Dunbar was recently commissioned as a first lieutenant in the Alaska National Guard, training for four months this winter in Fort Benning, Ga. In Charlottesville, Va., he completed training as a judge advocate in the U.S. Army Judge Advocate General Corps.
His time on Capitol Hill showed Dunbar the dysfunction in Congress, and compelled him to run for office. "I'm optimistic that if people can win elections and get the incumbents out of there, we can start to make changes," he said. "I don't think [Don Young] is an effective representative for Alaska. That's problematic when Alaska has only one representative."
Although his Alaska upbringing and values shaped his worldview, he said, his time on the East Coast allowed him to build a network outside the state that he can leverage. Without his experience outside Alaska, he said he would not have been able to make these friendships.

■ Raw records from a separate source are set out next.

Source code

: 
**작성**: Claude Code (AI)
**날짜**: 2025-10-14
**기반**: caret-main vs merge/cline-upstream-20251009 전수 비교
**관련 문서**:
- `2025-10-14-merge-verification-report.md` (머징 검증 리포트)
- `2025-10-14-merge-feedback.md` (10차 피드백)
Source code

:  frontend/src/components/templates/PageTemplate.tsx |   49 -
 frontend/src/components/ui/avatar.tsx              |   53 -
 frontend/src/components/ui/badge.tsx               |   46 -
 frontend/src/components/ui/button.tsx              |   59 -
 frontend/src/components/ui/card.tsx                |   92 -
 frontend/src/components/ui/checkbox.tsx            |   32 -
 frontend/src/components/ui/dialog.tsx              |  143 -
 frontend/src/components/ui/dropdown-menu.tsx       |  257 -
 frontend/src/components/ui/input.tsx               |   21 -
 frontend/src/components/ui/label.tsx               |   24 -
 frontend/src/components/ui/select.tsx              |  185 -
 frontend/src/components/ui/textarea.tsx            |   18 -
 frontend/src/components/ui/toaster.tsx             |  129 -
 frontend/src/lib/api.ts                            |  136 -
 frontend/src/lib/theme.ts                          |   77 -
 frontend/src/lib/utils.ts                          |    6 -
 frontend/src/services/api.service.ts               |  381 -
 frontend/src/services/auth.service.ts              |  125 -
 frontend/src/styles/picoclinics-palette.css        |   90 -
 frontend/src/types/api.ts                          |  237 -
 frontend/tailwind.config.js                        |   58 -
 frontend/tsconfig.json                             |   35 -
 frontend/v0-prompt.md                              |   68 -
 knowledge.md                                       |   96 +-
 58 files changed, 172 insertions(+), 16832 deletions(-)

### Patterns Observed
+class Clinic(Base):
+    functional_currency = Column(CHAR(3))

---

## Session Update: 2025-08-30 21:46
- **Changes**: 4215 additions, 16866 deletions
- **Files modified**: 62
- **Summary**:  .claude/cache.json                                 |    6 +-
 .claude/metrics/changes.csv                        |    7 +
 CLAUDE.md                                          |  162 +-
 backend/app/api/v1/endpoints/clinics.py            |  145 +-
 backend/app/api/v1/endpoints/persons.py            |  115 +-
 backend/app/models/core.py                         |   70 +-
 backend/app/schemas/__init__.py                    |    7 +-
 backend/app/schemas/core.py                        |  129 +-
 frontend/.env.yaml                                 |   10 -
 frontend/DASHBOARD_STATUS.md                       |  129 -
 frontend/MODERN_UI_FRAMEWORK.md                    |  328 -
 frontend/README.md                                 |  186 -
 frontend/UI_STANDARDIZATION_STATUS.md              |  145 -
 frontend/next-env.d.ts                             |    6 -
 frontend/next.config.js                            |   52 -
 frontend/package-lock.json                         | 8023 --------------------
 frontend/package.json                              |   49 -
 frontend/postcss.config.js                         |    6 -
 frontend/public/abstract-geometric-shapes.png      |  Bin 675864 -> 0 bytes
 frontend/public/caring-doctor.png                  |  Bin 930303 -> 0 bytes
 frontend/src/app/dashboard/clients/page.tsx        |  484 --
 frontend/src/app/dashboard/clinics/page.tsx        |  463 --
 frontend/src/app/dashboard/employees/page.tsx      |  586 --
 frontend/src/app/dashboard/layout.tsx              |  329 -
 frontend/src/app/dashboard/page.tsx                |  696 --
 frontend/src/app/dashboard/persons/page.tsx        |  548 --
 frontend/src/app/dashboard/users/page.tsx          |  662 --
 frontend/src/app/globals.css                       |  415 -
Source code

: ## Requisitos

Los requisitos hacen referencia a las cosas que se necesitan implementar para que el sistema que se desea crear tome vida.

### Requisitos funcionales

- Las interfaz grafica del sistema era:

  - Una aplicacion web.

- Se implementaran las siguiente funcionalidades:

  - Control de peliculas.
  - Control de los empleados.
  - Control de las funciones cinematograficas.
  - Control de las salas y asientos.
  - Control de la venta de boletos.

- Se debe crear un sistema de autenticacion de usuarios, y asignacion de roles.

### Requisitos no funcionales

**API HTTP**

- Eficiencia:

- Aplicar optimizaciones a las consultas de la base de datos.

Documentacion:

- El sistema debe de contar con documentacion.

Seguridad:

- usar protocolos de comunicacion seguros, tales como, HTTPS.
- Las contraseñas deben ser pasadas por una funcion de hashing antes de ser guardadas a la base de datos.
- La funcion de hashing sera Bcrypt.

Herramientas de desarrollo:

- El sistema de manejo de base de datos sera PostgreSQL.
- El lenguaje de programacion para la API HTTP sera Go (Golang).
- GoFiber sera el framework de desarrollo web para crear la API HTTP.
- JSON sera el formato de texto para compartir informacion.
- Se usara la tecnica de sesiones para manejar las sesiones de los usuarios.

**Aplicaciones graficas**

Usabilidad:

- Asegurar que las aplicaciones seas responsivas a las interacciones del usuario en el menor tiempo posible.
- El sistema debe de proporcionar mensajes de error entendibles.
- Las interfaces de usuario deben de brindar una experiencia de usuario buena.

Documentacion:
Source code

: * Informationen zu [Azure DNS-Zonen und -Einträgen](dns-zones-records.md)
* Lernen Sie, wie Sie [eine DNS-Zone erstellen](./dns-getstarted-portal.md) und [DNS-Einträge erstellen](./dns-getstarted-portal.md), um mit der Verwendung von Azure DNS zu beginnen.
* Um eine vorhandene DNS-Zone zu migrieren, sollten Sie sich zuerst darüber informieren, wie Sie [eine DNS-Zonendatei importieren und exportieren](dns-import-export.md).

Dunbar, at 29, is only two years younger than Don Young was when elected mayor of Fort Yukon in 1964.
"I have more federal experience than Don Young when he was first elected," he said.
Dunbar said that he and the other Democratic contender, Matt Moore, agreed to run against Young, not against each other.
With a burgeoning campaign that will rely on social media, Dunbar must pick issues to define his effort. He expressed frustration at the lack of opportunity for young people to join the political discourse in Alaska, and said his campaign will seek to remedy that. He plans to champion marriage equality and resource development, and fight student loan debt.
"The central issue Alaska has to grapple with at the state and federal level is: What will our economic future look like?" he said. "How do we keep good, high paying jobs in Alaska, and our best and brightest here as well?"
The answer, he thinks, is addressing the problems facing millennials: crushing student loan debt prohibiting young people from starting families and businesses and buying homes.
Intolerance of the gay community frustrates Dunbar, whose sister is gay and had to marry her wife out of state. "The majority of Alaskans believe that you can love who you want to love," he said. "Most of all, Alaskans want to be left the hell alone. Because of that, I'm not afraid to take these positions."
Confident in his grassroots fundraising efforts, Dunbar said he plans to spend most of his money traveling to communities across Alaska. He's confident he will emerge from the primary; and that after he wins, he'll see an uptick in fundraising.
"Because it's my first campaign, I have very little name recognition," he said. "But we're going to change that quickly."